Insomnie, apnées du sommeil…

sommeilLes troubles du sommeil sont très fréquemment liés à des troubles de l’humeur et particulier à l’anxiété et à la dépression. Certains médicaments comme les psychotropes modifient le sommeil. Quant à l’alcool et les drogues, ils ont un effet très négatif sur le sommeil. Il y a aussi certains troubles qui se révèlent exclusivement au cours du sommeil, comme les apnées du sommeil ou le syndrome des jambes sans repos. Ces maladies accentuent la fatigue et parfois la dépression. De ce fait, dans notre établissement, nous sommes très attentifs au sommeil de nos patients.

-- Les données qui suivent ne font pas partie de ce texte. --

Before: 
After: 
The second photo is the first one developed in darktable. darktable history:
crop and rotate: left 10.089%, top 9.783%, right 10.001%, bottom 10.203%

Le symptôme le plus fréquent est l’insomnie qui touche 20 à 30 % de la population avec 15 à 20% d’insomnie modérée et 9 à 10% d’insomnie sévère. Près de 10% de la population consomme régulièrement un anxiolytique ou un hypnotique. Les femmes sont deux fois plus touchées par l’insomnie que les hommes.

L’anxiété sous toutes ses formes est une grande pourvoyeuse d’insomnie. L’anxiété généralisée, ou bien celle générée par les TOC (troubles obsessionnels compulsifs) ou les phobies, provoque le plus souvent des difficultés d’endormissement liées à des pensées récurrentes, des idées qui s’imposent, des préoccupations obsédantes. Les insomnies qui surviennent le plus souvent vers 3 ou 4 heures du matin ou en fin de nuit, sont plus fréquemment concomitantes d’une période de stress mal supportée avec un risque d’évoluer vers une dépression si une solution n’est pas trouvée.

La dépression est l’autre cause fréquente d’insomnie. Elle explique, avec l’anxiété, près de 50% des d’insomnies. Il s’agit le plus souvent d’une insomnie de seconde partie de nuit, avec sensation d’un réveil précoce ou d’un sommeil non reposant et très morcelé en fin de nuit. Ce peut-être le premier signe de la dépression, avant même que le syndrome dépressif ne soit évident. Bien connaître son sommeil quand on est déprimé est important car le sommeil joue le rôle de baromètre de l’humeur. Traiter l’insomnie en même temps que la dépression permet d’obtenir l’amélioration la meilleure et la plus durable.

Une insomnie peut être révélatrice d’un syndrome d’apnées du sommeil, mais le plus souvent, le symptôme le plus gênant est une fatigue avec une somnolence excessive qui attire l’attention de l’entourage et de la personne elle-même. Ce syndrome est habituellement accompagné d’un ronflement. Parfois, le conjoint peut percevoir des arrêts respiratoires inquiétants, suivis d’une reprise bruyante de la respiration. Dans la journée il y a des troubles de la concentration et de la mémoire, et parfois des endormissements gênants, très problématiques lorsqu’ils surviennent au volant.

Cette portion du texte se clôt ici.